The transition to remote learning involved a lot of training for technologies and softwares he wasn’t used to, Neff said, but he’s getting along.
He started at “ground zero,” he added, but adaptation is just part of the job.
“We have to be versatile. That’s one essential thing to be successful in the field of education,” he said. “You can not be set in your ways, you need to be adaptable.”
In his time as a teacher, Neff said he focused most on building relationships with students and teaching them life skills.
In this case, Neff said it didn’t really matter what the subject was, or whether the teaching happened on the field or the wrestling mat.
Looking back over his career, he said he feels he had his priorities focused on making better citizens.
“Overall, I think I had my finger on what was important, and that was a work ethic and responsibility and being prepared, and establishing a respectful relationship with students where they could look at me and know that I was telling them the truth,” Neff said. “It doesn’t matter what you’re teaching. We have in our hands very impressionable young people, and we want to leave the right impression. We want to not just say the right things, but show them too, how to get along in life and treat people.”
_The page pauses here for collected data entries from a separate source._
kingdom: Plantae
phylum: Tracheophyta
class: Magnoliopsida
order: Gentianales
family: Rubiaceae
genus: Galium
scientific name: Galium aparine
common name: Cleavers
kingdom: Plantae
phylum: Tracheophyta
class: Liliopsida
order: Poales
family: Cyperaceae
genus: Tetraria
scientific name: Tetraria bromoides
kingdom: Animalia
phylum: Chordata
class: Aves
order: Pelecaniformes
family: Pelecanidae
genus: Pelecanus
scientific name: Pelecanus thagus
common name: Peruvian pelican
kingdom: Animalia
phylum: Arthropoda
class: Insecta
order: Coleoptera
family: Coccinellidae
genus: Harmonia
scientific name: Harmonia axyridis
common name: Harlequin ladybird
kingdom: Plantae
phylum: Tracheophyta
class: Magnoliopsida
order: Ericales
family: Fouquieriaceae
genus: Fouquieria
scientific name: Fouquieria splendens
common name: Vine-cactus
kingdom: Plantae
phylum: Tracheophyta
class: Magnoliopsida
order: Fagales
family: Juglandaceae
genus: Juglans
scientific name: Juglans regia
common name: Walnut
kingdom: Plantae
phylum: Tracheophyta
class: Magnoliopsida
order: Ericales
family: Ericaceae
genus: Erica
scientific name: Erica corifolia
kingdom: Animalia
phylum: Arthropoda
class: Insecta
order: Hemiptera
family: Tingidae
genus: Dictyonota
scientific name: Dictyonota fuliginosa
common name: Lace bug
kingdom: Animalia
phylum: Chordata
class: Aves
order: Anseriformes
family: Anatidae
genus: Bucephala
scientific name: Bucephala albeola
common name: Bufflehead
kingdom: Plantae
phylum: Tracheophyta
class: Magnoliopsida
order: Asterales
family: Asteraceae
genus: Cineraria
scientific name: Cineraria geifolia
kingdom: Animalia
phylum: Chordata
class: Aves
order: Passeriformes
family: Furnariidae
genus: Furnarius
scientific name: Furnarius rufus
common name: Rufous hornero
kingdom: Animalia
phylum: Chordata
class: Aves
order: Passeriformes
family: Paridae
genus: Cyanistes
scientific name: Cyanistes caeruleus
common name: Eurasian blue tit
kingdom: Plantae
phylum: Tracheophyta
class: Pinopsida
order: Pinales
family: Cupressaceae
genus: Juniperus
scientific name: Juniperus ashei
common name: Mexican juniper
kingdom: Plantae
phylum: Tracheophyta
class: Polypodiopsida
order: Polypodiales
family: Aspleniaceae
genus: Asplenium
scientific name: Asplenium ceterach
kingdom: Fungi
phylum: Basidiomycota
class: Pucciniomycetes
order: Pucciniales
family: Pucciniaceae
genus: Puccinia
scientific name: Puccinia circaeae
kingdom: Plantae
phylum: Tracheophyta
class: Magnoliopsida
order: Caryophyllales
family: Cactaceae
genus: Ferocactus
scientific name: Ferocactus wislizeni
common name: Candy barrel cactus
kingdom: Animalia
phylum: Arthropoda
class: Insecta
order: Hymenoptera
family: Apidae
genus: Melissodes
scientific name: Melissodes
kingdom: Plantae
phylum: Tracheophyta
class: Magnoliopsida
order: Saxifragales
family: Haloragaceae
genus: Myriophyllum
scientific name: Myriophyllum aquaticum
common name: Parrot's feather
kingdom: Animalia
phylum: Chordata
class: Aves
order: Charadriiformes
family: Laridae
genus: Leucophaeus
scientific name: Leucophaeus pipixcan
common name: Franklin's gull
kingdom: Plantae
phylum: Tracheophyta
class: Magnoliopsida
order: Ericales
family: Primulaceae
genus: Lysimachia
And while his final semester as a teacher was not the end he’d had in mind, Neff says he’s been living the highlight of his career for the last three years — coaching alongside his son.
“The biggest highlight for me has been being able to work with my son for three years. I’ve been able to go in and be his assistant and helper. I coached him when he was coming through school, and to go in and work side by side with my son, you just get a different rapport with those kids than outside the classroom.”